5. Let your advisor help you. It is what they are there for, and not just in the lab. You need to communicate when you are having problems. Your PI isn't a mind-reader. An example--I was assigned to TA a very time consuming class that I hated TAing. I was assigned it 3 semesters in a row. The 4th semester, they assigned it to me again (over my objections). I complained to my PI and he said "I didn't know you hated it so much! You should have said something earlier." He got on the phone. An hour later, I had a much better TA assignment, and I never was assigned my hated class again (yes, I TAed a lot--see point 6).

6. Be aware of your PIs career trajectory. My PI was winding down. He took a lot of students in a short period, but soon after stopped taking new ones. And he stopped writing new proposals too. So this meant we were cash strapped. If I looked carefully, I would have seen that he was getting towards the end of his active research career, but I fell in love with my project and didn't care. Projects come and go, but your funding comes from your PI. If they stop writing, you start TAing (in departments where that is possible).

7. You are at a major University--take advantage! Even though you are in grad school, you can probably see great theater, attend wonderful music performances and enjoy great art. Take advantage of the other things found at PhD U. You definitely have time to do stuff outside the lab, so go for it. Your PhD is a marathon, not a race. You don't want to burn out early. I actually took an intro class in another department for fun my second to last year, though this option is not available everywhere. I definitely started paying more attention to the art museum after 3 years at PhD U. Why did it take me so long?

8. Pick your advisor, not a project. See #6. I don't regret my choice, but I also followed an a-typical career path for a TT prof. Your labmates are also crucial, so make sure you meet your potential group before you join.

9. At most Universities, you can find someone to deliver pizza to any building at any time. And nothing tastes better at 2 am than hot, fresh pizza with your labmates!

10. Have fun! I really enjoyed my first 4 years of grad school. I loved learning, I loved my project, I had hobbies, I had a life. I could even save some money (I bought a few shares of Apple stock at its historic low. If I had more money to burn then, I would be rich now!) The hours could be grueling, but I was also working almost completely independently and following my interests. My labmates were smart and fun. If it is all painful, you should quit. Life is too short to suffer for some letters after your name. If you hate everything about grad school, you should reconsider a career in science.


Hermitage said...

Cannot agree more with #7 and #8. My school has a great theatre program and fairly inexpensive tickets and so many people never bother to go. And the shows are truly fantastic, just as fun as ones I've seen on Broadway.

EcoPhysioMichelle said...

"If you hate everything about grad school, you should reconsider a career in science."
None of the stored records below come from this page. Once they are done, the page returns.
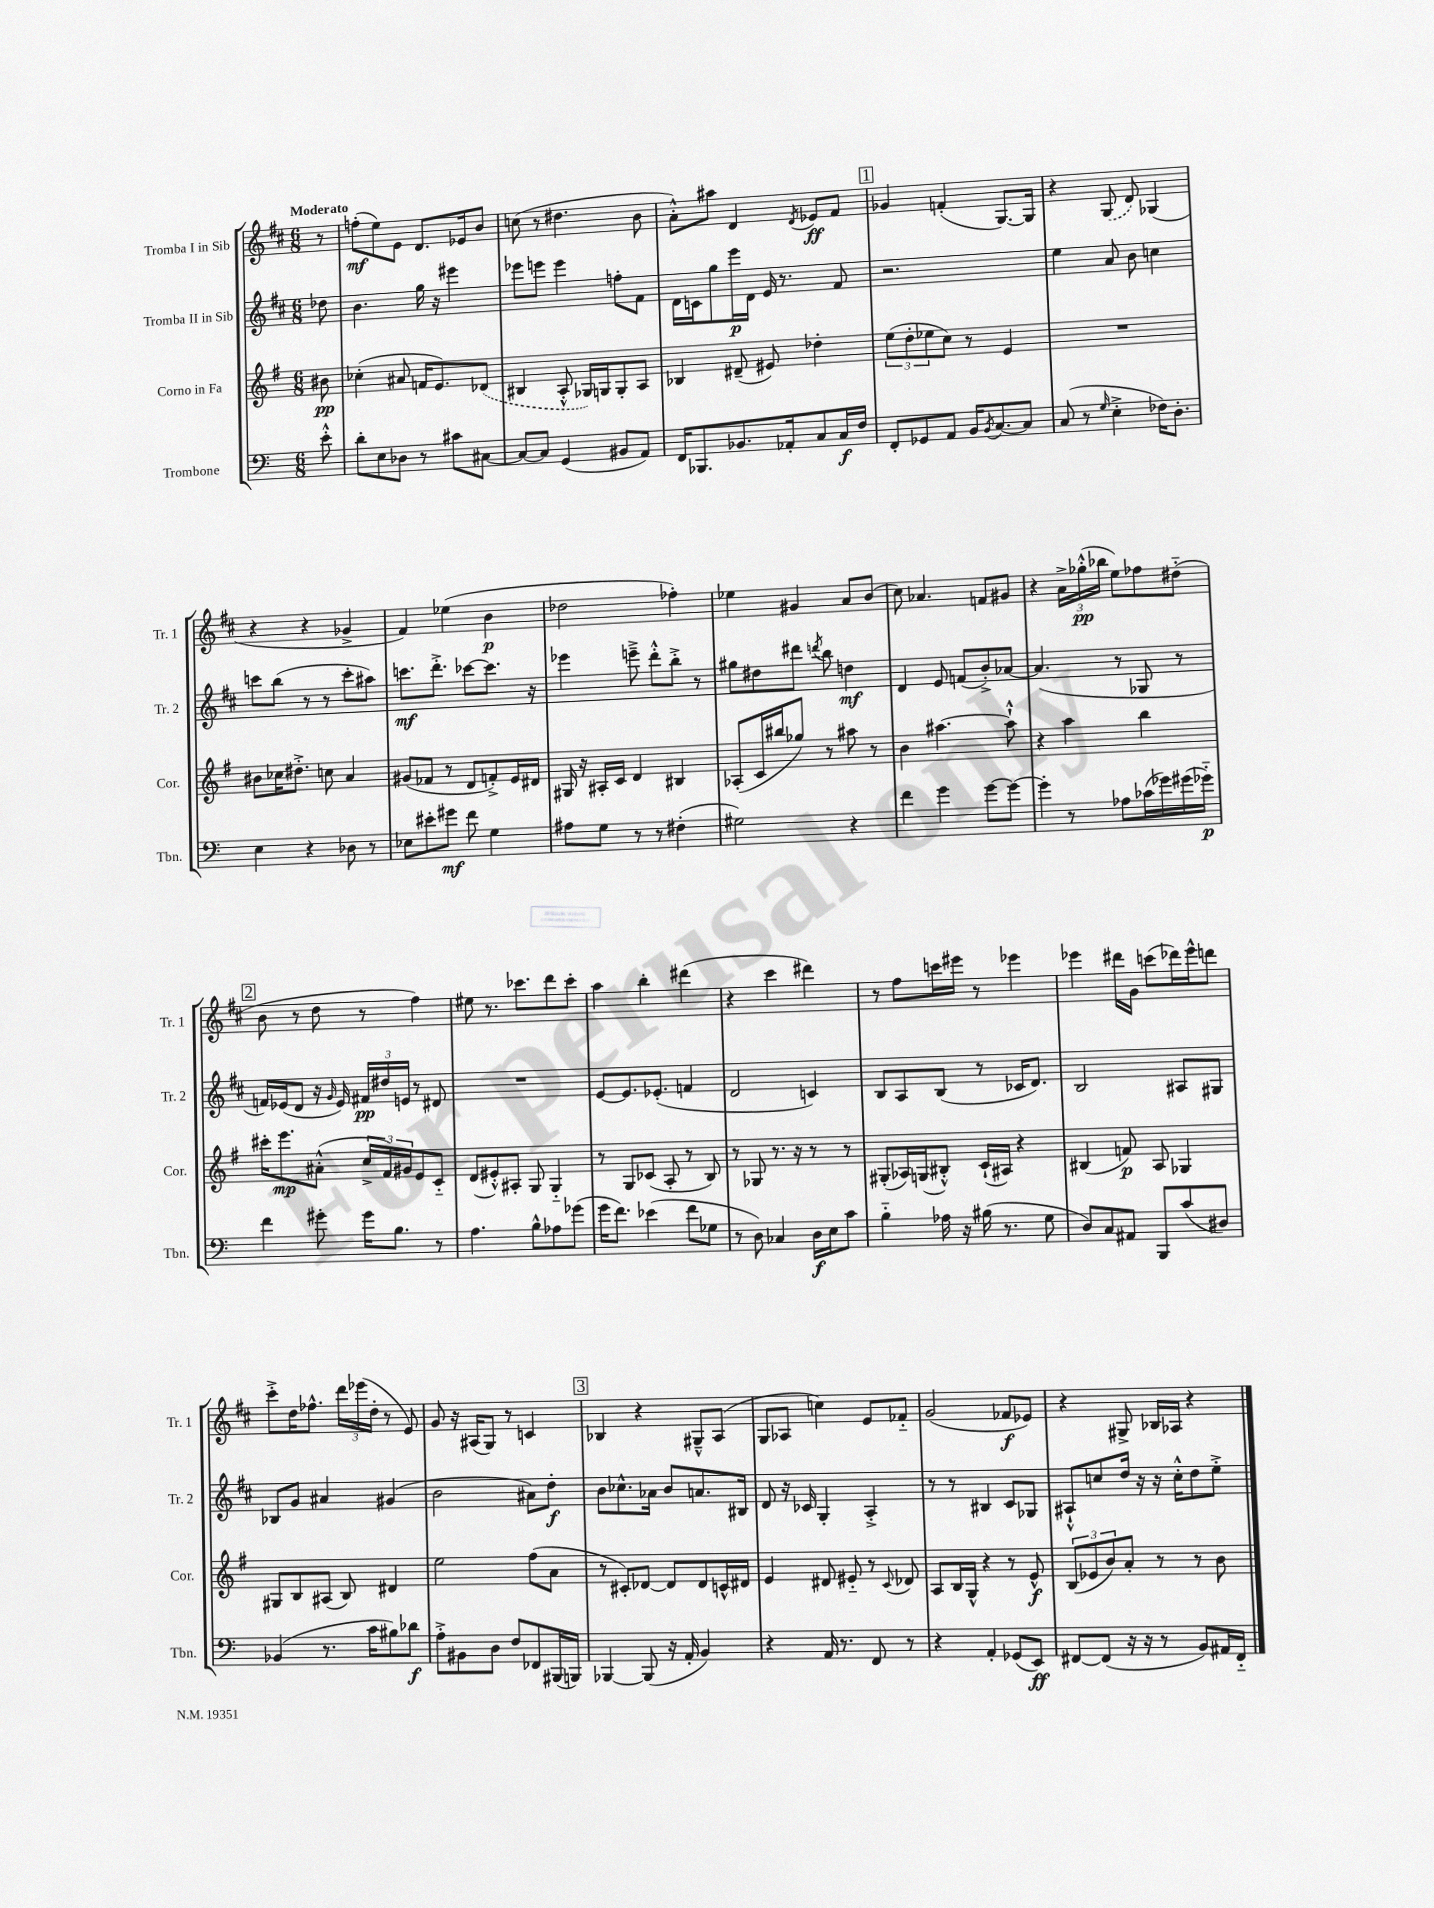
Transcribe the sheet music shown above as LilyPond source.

<<
\new StaffGroup <<
\new Staff = "s0" \with { instrumentName = "Tromba I in Sib" shortInstrumentName = "Tr. 1" } {
    \clef treble \key d \major \numericTimeSignature \time 6/8 \partial 8 \tempo "Moderato"
    r8 |
    f''8-.\mf( e''8) e'8 d'8. ees'16 b'8 |
    c''8( r8 dis''4. b'8 |
    a'8-.-^) ais''8 d'4 \acciaccatura { d'8 } ees'8\ff fis'8 |
    \mark \markup { \box "1" } ges'4 f'4-.( g8.~) g16 |
    r4 \once \slurDashed g8( d'8) ges4( |
    r4 r4 ges'4-> |
    fis'4) ees''4( b'4\p |
    des''2 fes''4-.) |
    ees''4 gis'4 a'8 b'8( |
    cis''8) aes'4. f'8 gis'8 |
    r4 \tuplet 3/2 { a'16-> ges''16-.-^\pp( bes''16 } e''8) fes''8 dis''8-_( |
    \mark \markup { \box "2" } b'8 r8 d''8 r8 fis''4) |
    eis''8 r8. ces'''8. d'''8 ces'''8-. |
    a''4 b''4-. dis'''4( |
    r4 cis'''4 dis'''4) |
    r8 fis''8 c'''16 eis'''16 r8 ees'''4 |
    ees'''4 dis'''16 g'16 c'''8( des'''16) ees'''16-^ d'''8 |
    cis'''8-.-> d''16 fes''8.-^ \tuplet 3/2 { d'''16 ees'''16( d''16-. } r8 e'8) |
    g'8 r16 ais16( g8) r8 c'4 |
    \mark \markup { \box "3" } bes4 r4 gis8---^ a8( |
    g8 aes8 c''4) e'8 fes'8-_ |
    g'2( fes'8\f ees'8) |
    r4 gis8-> bes16 aes16 r4 \bar "|." |
}
\new Staff = "s1" \with { instrumentName = "Tromba II in Sib" shortInstrumentName = "Tr. 2" } {
    \clef treble \key d \major \numericTimeSignature \time 6/8 \partial 8
    des''8 |
    b'4. g''16 r16 eis'''4 |
    ees'''8 e'''8 e'''4 f''8-. fis'8 |
    d'16 c'16 g''8 e'''16\p d'16 e'16 r8. fis'8 |
    \mark \markup { \box "1" } r2. |
    e''4 a'8 b'8 c''4 |
    c'''8 b''8( r8 r8 c'''8-. ais''8) |
    c'''8.\mf d'''8.-.-> ces'''8~ ces'''8. r16 |
    ees'''4 e'''8---> d'''8-.-^ b''8-.-> r8 |
    gis''8 dis''8 dis'''8 \acciaccatura { d'''8 } b''8 d''4\mf |
    d'4 e'8 f'8( b'8-.->) aes'8~ |
    aes'4.( r8 ges8 r8 |
    \mark \markup { \box "2" } f'16) ees'16( d'8 r16 \grace { g'16 } ees'16) \tuplet 3/2 { fis'16\pp dis''16 e'16 } r8 dis'8 |
    R2. |
    e'8~ e'8. ees'8.-.( f'4 |
    d'2 c'4) |
    b8 a8 b8( r8 ces'16 d'8.) |
    b2 ais8 gis8 |
    bes8 g'8 ais'4 gis'4( |
    b'2 ais'8) d''8-.\f |
    \mark \markup { \box "3" } b'8 ces''8.-^ aes'16 b'8 a'8. bis16 |
    d'8 r16 ces'16 g4-. a4-.-> |
    r8 r8 bis4 cis'8 ges8 |
    ais8-!-^ c''8 d''16 r16 r16 c''16-.-^ d''8 e''8-.-> \bar "|." |
}
\new Staff = "s2" \with { instrumentName = "Corno in Fa" shortInstrumentName = "Cor." } {
    \clef treble \key g \major \numericTimeSignature \time 6/8 \partial 8
    bis'8\pp |
    ces''4-.( ais'8 f'16 e'8.) \once \slurDashed des'8( |
    bis4 a8-.-^ ges16) g16 g8-. a8 |
    bes4 dis'8--( eis'8) des''4-. |
    \mark \markup { \box "1" } \tuplet 3/2 { e''8( d''8-. ees''8 } c''8) r8 e'4 |
    R2. |
    bis'8 ces''16 dis''8.-.-> c''8 a'4 |
    gis'8( fes'8 r8 d'8 f'8-.->) e'16 dis'16 |
    gis16 r16 ais16-. c'16 d'4 bis4 |
    aes8-.( c'16 bis''16 ges''8) r8 ais''8 r8 |
    b'4 ais''4.~ ais''8-!-^ |
    r4 a''4 b''4 |
    \mark \markup { \box "2" } cis'''16-. e'''8.\mp ais'8-.-^( \tuplet 3/2 { c''16-> fis'16) gis'16 } e'8 c'8-_ |
    d'8( eis'8-.-^) ais8-. g8 g4-_ |
    r8 g8 ces'8( a8-. r8 b8) |
    r8 ges8 r8. r16 r8 r8 |
    gis8-.( aes16) g16( bis8-.-^) c'16-!( ais16) r4 |
    bis4( f'8\p) a8 ges4 |
    gis8 b8 ais8( b8) dis'4 |
    e''2 fis''8( a'8 |
    \mark \markup { \box "3" } r8 cis'8-.) des'8~ des'8 des'8 c'16-^ dis'16 |
    e'4 dis'8 eis'8-_ r8 \appoggiatura { c'8 } des'8 |
    a8 b16 g16-^ r4 r8 e'8-^\f |
    \tuplet 3/2 { b8( ees'8 b'8) } a'8-. r8 r8 b'8 \bar "|." |
}
\new Staff = "s3" \with { instrumentName = "Trombone" shortInstrumentName = "Tbn." } {
    \clef bass \key c \major \numericTimeSignature \time 6/8 \partial 8
    e'8-.-^ |
    d'8-. e8 des8 r8 cis'8 cis8~ |
    cis8~ cis8 g,4( bis,8 a,8) |
    f,16 bes,,8. bes,8. aes,16-. c8 c16\f f16 |
    \mark \markup { \box "1" } f,8-. ges,8 a,8 b,16 \acciaccatura { b,8 } c8.~ c8 |
    c8( r8 \grace { g16 } e4-.-> fes16) d8.-. |
    e4 r4 des8 r8 |
    ees8 eis'8-. gis'8\mf f'8 g4 |
    ais8 g8 r8 r8 fis4-.( |
    gis2) r4 |
    f'4 g'4 g'8~ g'8~ |
    g'4-. r8 aes8 ces'16( ges'16) gis'16( ges'16-_\p) |
    \mark \markup { \box "2" } f'4 gis'8-. gis'16 b8. r8 |
    a4. b8-^ aes8 ges'8( |
    g'16 f'8.) ees'4( f'8 ges8 |
    r8 d8) ces4 d16\f e16 c'8 |
    b4-_ aes16 r16 bis16( r8. g8 |
    d8) c8 ais,8 b,,8 c'8( dis8) |
    bes,4( r8. c'16 bis8) des'8\f |
    a8-.-> bis,8 d8 f8 fes,8 bis,,16( b,,16) |
    \mark \markup { \box "3" } bes,,4~ bes,,8( r16 a,16-. b,4) |
    r4 a,16 r8. f,8 r8 |
    r4 a,4-. ges,8( e,8\ff) |
    fis,8~ fis,8( r16 r16 r8 b,8) ais,16 fis,16-_ \bar "|." |
}
>>
>>
\layout { \context { \Score \remove "Bar_number_engraver" } }
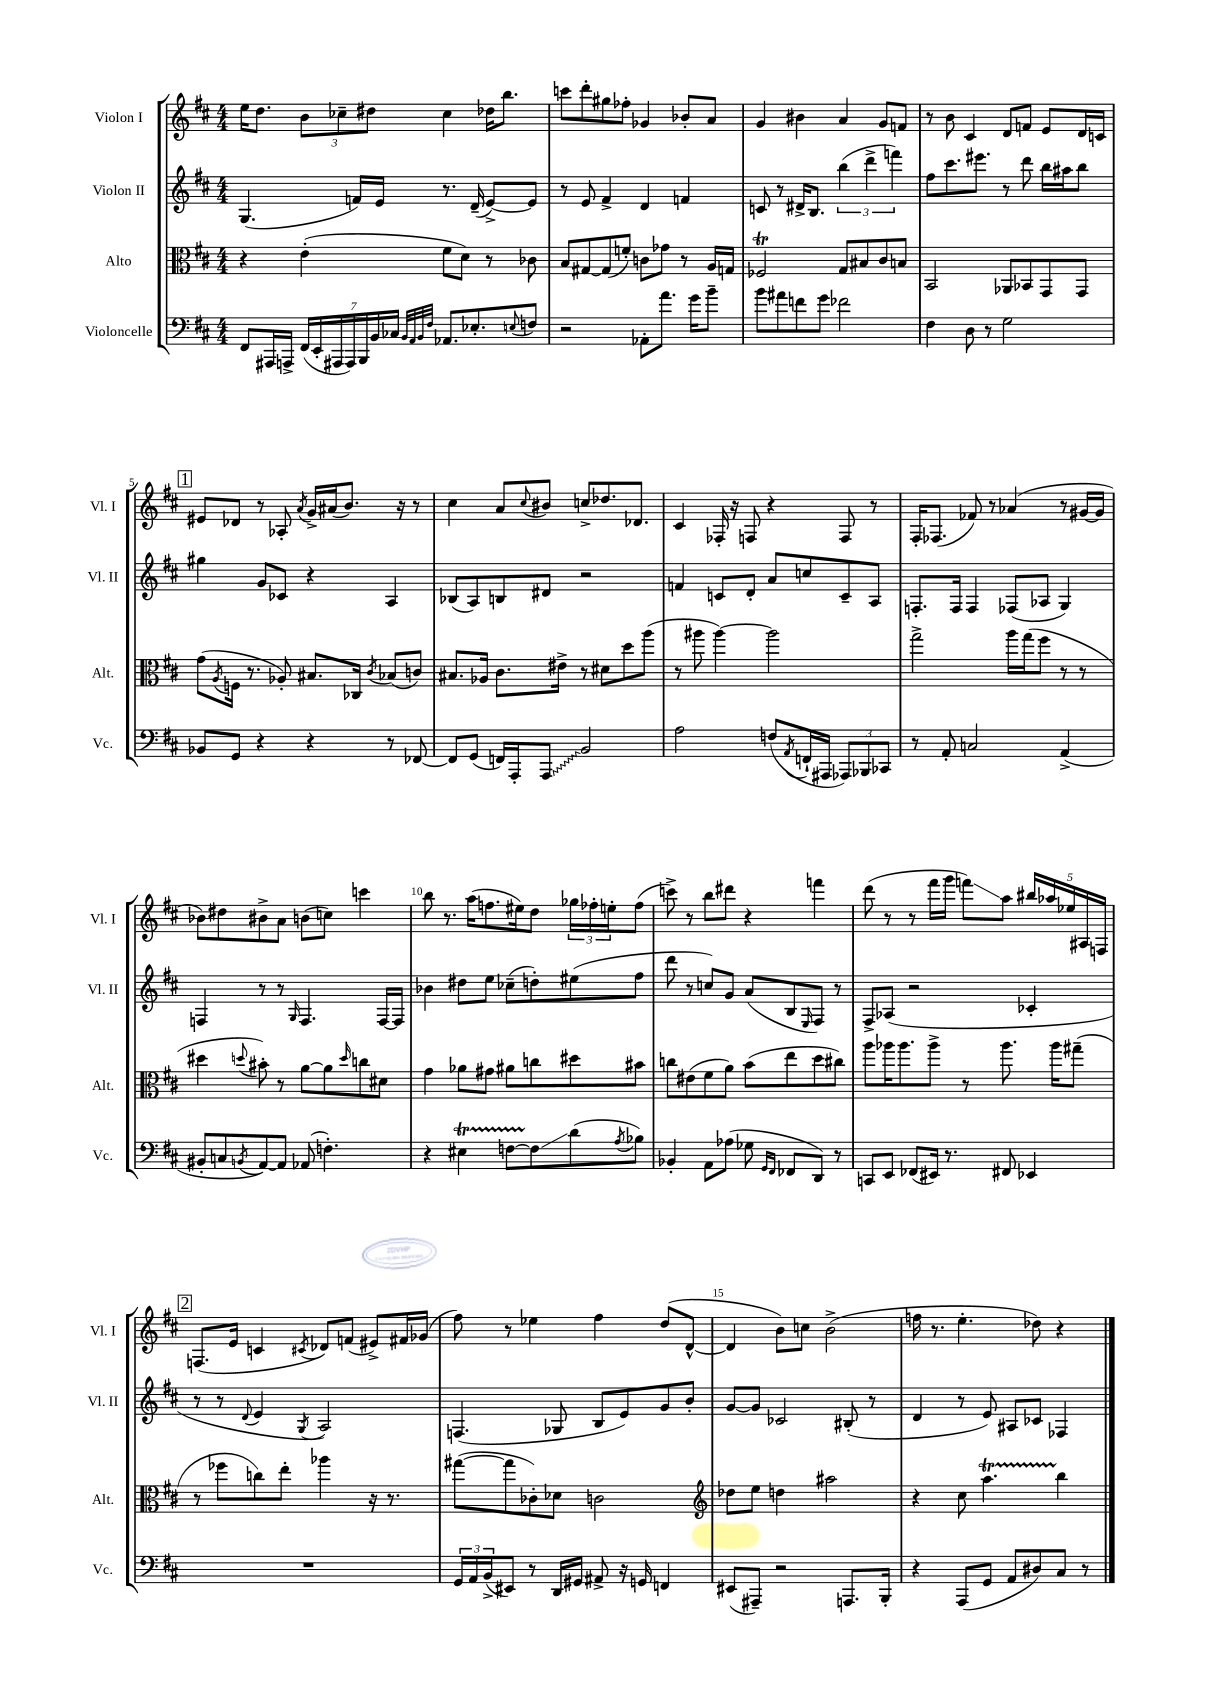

I'm not sure I agree with that. You can get a career in science with a bachelor's degree. Your choices are a bit more limited, and you may not be able to get a *research* position, but that doesn't mean there isn't a place in science for people who didn't go to grad school.

prodigal academic said...

EPM, good point! I didn't mean to imply that there is no place in science for people who didn't go to grad school. I know many awesome teachers, researchers, and clinicians who are really successful in science without ever setting foot in grad school.

What I meant was that if there is NOTHING about grad school someone likes, perhaps they need to think about why they want to pursue a career in science. If it is out of genuine interest, but grad school is not for them, then go for it. If it is for the money, the prestige, because they don't know anything else, family pressure, or too much time invested in a science career, they should do something that suits them better.

I guess I should have just said that there is no shame in leaving a program that isn't working for you!